Many experts also point to changes in policing priorities that limit attention on shoplifting and increasingly leave shop owners to fend for themselves. These experts also note—that as bad the problem is known to be—it's probably even worse. Less police response contributes to an undercounting of shoplifting incidents and their economic harm. A 2025 study by the Retail Industry Leaders Association found that only a small fraction of external theft incidents to law enforcement and that the rate of reporting has fallen to about half of what it was in 2019, largely due to low expectations of a law enforcement response. (2024 Study Reveals Retail Theft Is Underreported, RILA, April 22, 2025).

A Multi-Layered Defense

With concern over the impact of store theft on profitability at a fever pitch, how should retailers respond? Increasing use of retail security technology is certainly one part of a robust, multi-faceted solution — but it has limitations. Criminals have shown a willingness to respond to added surveillance technology by becoming brazen and bolder.  

The “fear factor” around technology may also be waning. As surveillance cameras and electronic article surveillance systems have become more familiar, so have their limitations, so perhaps it is unsurprising that experts in Japan are finding that shoplifters are more deterred by security personnel, store greeters, and interactive staff than by hi-tech surveillance (Japan’s shoplifters hate a simple ‘hello’ more than cameras, Jan. 4, 2026).

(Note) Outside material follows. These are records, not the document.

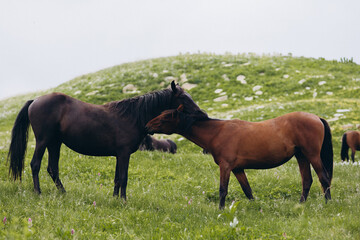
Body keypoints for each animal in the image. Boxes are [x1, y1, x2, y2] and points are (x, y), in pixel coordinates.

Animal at [7, 81, 202, 200]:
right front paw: (123, 200)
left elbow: (117, 178)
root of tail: (35, 100)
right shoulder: (124, 154)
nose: (201, 114)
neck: (132, 117)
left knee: (52, 169)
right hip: (43, 141)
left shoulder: (119, 155)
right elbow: (123, 177)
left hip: (55, 143)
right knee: (35, 164)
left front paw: (115, 199)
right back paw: (38, 192)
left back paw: (63, 193)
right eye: (183, 98)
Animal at [145, 106, 334, 209]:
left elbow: (223, 190)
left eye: (165, 117)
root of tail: (316, 118)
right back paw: (301, 204)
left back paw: (328, 204)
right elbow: (247, 190)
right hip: (301, 156)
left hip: (312, 155)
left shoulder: (226, 166)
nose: (147, 126)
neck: (217, 132)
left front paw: (220, 211)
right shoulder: (237, 169)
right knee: (307, 180)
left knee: (323, 178)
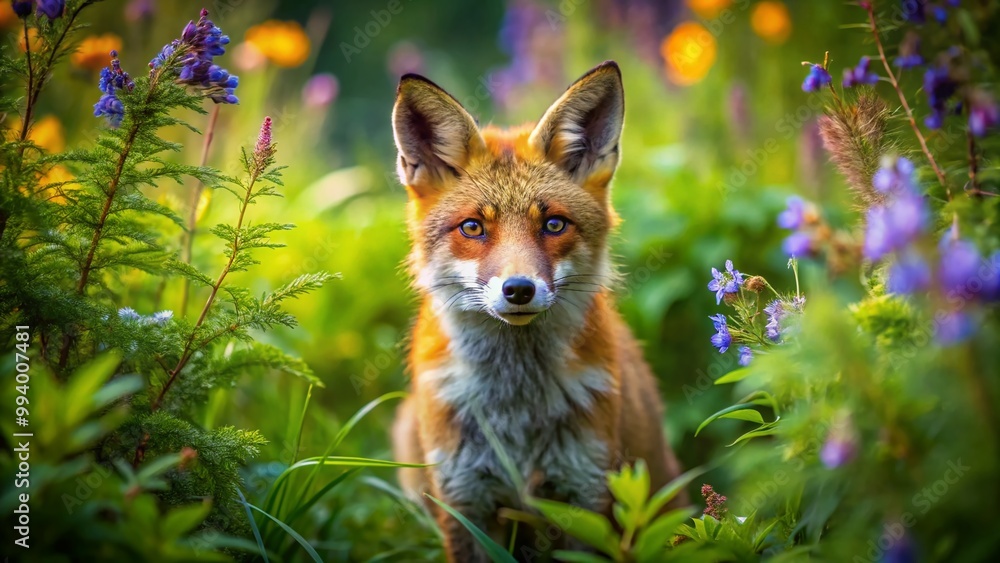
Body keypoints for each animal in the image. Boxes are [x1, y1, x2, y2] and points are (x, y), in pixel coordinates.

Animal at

Traditional product protection strategies, human-led deterrence, and surveillance technologies are integral to an asset protection solution. But especially for large retailers, waging war on shoplifting also requires identifying innovative solutions and right-fit strategies, something that can be unlocked by embracing ‘intelligence-led loss prevention.’

Transitioning to a more intelligence-based response to theft activity requires tying individual events to data so you can then do something about it. Just as sellers leverage sales intelligence to make better marketing and product acquisition decisions, they need to capture more data around loss events so security teams can make smart choices about countermeasures to prevent theft. With greater visibility into theft events, retailers can transition to more predictive asset protection, as data can show not only where and what theft occurred, but what is likely to happen next.

Machine learning and artificial intelligence can help fuel a transition to proactive store security. Leading global retailers are already leveraging it to glimpse the future of the sales environment — using AI for predictive price and forecast simulations, for example. For store security, these advances offer increasingly smart pattern detection in retail transactions, facilitating identification of previously undetected fraud and more accurate distinguishing between problematic and legitimate transactions.

New data tools allow for a similarly predictive approach across the entire loss prevention spectrum.

  • Proactive online social monitoring — for what is being said online about a retailer — can provide upstream intelligence about theft rings, counterfeiting, brand erosion, and violent individuals.
  • Advanced business intelligence tools offer opportunities to minimize the impact of crisis events.
  • New cash management solutions offerreal-time data rather than weekly or monthly reports, allowing LP to proactively manage risk.

In just about every area of retail security — and for any type of potential disruption — the opportunity for retail security to be more proactive (and thus more valuable to the bottom line) is growing.